Structural And Electrical Characterization Of Thick Gan Layers On Si, Gan, And Engineered Substrates

A major challenge in gallium nitride (GaN) vertical power devices and other large bandgap materials is the high defect density that compromises the performance, reliability, and yield. Defects are typically nucleated at the heterointerface where there are both lattice and thermal mismatches. Here, we report the selective area growth (SAG) of thick GaN on Si and on the newly available Qromis Substrate Technology T (QST) substrates that lead to a significant reduction of the defect densities to a level that is nearly comparable to that on native substrates by defect annihilation.

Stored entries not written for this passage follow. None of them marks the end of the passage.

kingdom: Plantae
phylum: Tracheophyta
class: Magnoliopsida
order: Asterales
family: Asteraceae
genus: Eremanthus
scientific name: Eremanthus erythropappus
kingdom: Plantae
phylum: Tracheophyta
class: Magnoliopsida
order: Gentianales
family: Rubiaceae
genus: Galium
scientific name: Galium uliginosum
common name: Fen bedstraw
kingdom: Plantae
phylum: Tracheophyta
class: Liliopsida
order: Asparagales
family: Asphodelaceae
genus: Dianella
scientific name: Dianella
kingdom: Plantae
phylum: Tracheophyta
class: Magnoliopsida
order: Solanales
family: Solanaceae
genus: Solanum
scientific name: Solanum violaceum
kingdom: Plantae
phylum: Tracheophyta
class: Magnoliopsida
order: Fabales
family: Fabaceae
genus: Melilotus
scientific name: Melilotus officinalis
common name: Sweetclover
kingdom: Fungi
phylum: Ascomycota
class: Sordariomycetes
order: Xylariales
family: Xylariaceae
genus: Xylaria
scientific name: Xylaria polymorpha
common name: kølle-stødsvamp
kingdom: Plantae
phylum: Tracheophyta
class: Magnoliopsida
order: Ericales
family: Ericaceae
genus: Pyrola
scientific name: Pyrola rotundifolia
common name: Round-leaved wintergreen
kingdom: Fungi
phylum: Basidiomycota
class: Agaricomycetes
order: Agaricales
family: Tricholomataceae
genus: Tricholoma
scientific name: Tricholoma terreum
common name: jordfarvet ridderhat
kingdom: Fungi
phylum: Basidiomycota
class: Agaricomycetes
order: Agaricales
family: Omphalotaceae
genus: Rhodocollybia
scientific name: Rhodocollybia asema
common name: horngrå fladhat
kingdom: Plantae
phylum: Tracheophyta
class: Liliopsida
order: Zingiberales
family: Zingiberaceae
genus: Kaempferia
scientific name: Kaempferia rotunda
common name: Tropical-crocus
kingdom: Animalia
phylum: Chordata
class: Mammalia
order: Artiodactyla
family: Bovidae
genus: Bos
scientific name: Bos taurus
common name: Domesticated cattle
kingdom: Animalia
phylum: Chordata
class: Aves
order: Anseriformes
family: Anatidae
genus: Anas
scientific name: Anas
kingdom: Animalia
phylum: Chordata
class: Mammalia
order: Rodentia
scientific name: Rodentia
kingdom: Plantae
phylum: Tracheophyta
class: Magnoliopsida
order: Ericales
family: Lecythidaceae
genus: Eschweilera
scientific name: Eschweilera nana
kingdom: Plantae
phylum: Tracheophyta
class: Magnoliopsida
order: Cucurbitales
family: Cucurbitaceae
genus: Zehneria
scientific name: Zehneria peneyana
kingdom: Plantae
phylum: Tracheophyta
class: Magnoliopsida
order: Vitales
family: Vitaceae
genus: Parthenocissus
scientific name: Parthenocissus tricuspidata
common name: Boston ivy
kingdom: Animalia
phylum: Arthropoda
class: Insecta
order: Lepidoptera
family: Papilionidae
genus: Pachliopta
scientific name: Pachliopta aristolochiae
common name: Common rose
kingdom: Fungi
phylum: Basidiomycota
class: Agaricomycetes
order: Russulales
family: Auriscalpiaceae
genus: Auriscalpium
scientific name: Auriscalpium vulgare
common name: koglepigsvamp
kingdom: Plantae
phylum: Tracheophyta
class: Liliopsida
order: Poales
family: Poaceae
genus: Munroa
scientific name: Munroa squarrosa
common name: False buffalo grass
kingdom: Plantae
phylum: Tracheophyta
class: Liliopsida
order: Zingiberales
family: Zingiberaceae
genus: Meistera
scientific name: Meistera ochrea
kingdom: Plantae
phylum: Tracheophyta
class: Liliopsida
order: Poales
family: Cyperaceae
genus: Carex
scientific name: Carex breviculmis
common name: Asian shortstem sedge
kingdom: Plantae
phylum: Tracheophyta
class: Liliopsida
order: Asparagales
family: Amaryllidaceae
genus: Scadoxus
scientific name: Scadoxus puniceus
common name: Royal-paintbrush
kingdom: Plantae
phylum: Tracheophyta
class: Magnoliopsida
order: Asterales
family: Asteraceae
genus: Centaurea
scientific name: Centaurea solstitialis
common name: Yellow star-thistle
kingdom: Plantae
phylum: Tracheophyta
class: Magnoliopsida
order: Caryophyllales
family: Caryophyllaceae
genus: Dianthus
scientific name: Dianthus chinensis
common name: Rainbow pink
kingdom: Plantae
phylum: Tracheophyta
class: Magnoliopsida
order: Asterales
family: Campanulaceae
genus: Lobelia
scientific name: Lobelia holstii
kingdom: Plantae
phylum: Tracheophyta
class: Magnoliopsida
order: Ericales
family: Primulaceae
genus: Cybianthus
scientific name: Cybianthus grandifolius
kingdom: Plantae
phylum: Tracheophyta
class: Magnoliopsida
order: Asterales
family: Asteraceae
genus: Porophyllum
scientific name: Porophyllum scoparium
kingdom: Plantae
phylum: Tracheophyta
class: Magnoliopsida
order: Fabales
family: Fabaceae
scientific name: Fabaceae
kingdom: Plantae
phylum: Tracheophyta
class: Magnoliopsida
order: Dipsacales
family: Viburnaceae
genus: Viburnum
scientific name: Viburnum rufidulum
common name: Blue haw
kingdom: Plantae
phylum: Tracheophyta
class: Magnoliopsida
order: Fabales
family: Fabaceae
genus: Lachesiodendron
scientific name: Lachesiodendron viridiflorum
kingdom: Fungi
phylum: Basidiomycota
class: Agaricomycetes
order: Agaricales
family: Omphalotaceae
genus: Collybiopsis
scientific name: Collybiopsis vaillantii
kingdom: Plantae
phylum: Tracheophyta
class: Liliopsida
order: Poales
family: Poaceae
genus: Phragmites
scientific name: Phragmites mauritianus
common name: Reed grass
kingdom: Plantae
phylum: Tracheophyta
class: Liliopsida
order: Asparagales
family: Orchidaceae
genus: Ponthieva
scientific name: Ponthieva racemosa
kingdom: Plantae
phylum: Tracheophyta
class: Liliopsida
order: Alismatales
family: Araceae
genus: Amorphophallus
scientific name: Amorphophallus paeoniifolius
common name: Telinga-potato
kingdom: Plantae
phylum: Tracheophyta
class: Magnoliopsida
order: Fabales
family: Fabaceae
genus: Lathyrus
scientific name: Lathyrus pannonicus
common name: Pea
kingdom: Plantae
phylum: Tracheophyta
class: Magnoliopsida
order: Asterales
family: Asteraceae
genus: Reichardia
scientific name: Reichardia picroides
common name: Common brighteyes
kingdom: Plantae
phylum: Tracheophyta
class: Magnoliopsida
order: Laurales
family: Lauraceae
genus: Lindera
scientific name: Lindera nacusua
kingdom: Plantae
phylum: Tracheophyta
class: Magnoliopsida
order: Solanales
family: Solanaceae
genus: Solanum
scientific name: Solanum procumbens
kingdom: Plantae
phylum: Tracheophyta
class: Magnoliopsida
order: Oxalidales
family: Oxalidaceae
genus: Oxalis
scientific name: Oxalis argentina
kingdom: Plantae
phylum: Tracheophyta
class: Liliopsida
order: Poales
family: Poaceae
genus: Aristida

We performed a parametric study of the electrical properties of the SAG GaN layers by fabricating and characterizing Schottky barrier diodes for SAG GaN layer thicknesses of 5, 10, 15, and 20 mu m for GaN-on-Si, GaN-on-QST, and GaN-on-GaN diodes. While thicker layers led to a significant reduction in defect densities and improvement in the diode forward current characteristics, the GaN-on-QST diodes exhibited nearly similar characteristics to the GaN-on-GaN diodes. Further improvement in the device structure and/or SAG growth for GaN-on-Si is needed to achieve a comparable performance as the defect densities in the GaN-on-Si are comparable to that of GaN-on-QST substrates.